[Opening DATA PROVIDED section]
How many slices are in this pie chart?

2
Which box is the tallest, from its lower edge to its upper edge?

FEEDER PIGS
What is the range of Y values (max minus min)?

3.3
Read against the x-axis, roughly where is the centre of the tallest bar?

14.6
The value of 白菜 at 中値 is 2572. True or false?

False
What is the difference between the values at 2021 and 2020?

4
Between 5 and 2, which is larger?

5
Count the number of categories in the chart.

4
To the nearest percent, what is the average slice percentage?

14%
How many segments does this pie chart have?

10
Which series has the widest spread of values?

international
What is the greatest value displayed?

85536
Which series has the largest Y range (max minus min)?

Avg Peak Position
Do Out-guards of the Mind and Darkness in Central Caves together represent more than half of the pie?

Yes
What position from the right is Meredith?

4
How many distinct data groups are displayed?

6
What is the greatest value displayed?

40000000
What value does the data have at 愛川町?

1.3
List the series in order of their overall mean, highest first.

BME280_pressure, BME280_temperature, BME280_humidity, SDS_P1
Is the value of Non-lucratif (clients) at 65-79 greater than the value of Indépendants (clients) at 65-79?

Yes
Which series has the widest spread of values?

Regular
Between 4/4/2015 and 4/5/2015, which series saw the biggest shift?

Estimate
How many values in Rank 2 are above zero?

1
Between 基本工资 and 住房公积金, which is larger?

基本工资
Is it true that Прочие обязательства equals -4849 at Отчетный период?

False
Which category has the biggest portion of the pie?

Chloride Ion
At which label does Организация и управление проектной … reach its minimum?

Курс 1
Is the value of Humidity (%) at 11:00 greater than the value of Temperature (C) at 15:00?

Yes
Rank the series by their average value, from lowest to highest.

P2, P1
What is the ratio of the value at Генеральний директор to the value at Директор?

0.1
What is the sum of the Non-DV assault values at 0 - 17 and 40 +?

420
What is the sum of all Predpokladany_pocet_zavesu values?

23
[Closing DATA PROVIDED section]
*TASK GOAL*
Copy every line of the entries above, keeping each character, space and line break unchanged.

*ANSWER TO THIS TASK*
How many slices are in this pie chart?

2
Which box is the tallest, from its lower edge to its upper edge?

FEEDER PIGS
What is the range of Y values (max minus min)?

3.3
Read against the x-axis, roughly where is the centre of the tallest bar?

14.6
The value of 白菜 at 中値 is 2572. True or false?

False
What is the difference between the values at 2021 and 2020?

4
Between 5 and 2, which is larger?

5
Count the number of categories in the chart.

4
To the nearest percent, what is the average slice percentage?

14%
How many segments does this pie chart have?

10
Which series has the widest spread of values?

international
What is the greatest value displayed?

85536
Which series has the largest Y range (max minus min)?

Avg Peak Position
Do Out-guards of the Mind and Darkness in Central Caves together represent more than half of the pie?

Yes
What position from the right is Meredith?

4
How many distinct data groups are displayed?

6
What is the greatest value displayed?

40000000
What value does the data have at 愛川町?

1.3
List the series in order of their overall mean, highest first.

BME280_pressure, BME280_temperature, BME280_humidity, SDS_P1
Is the value of Non-lucratif (clients) at 65-79 greater than the value of Indépendants (clients) at 65-79?

Yes
Which series has the widest spread of values?

Regular
Between 4/4/2015 and 4/5/2015, which series saw the biggest shift?

Estimate
How many values in Rank 2 are above zero?

1
Between 基本工资 and 住房公积金, which is larger?

基本工资
Is it true that Прочие обязательства equals -4849 at Отчетный период?

False
Which category has the biggest portion of the pie?

Chloride Ion
At which label does Организация и управление проектной … reach its minimum?

Курс 1
Is the value of Humidity (%) at 11:00 greater than the value of Temperature (C) at 15:00?

Yes
Rank the series by their average value, from lowest to highest.

P2, P1
What is the ratio of the value at Генеральний директор to the value at Директор?

0.1
What is the sum of the Non-DV assault values at 0 - 17 and 40 +?

420
What is the sum of all Predpokladany_pocet_zavesu values?

23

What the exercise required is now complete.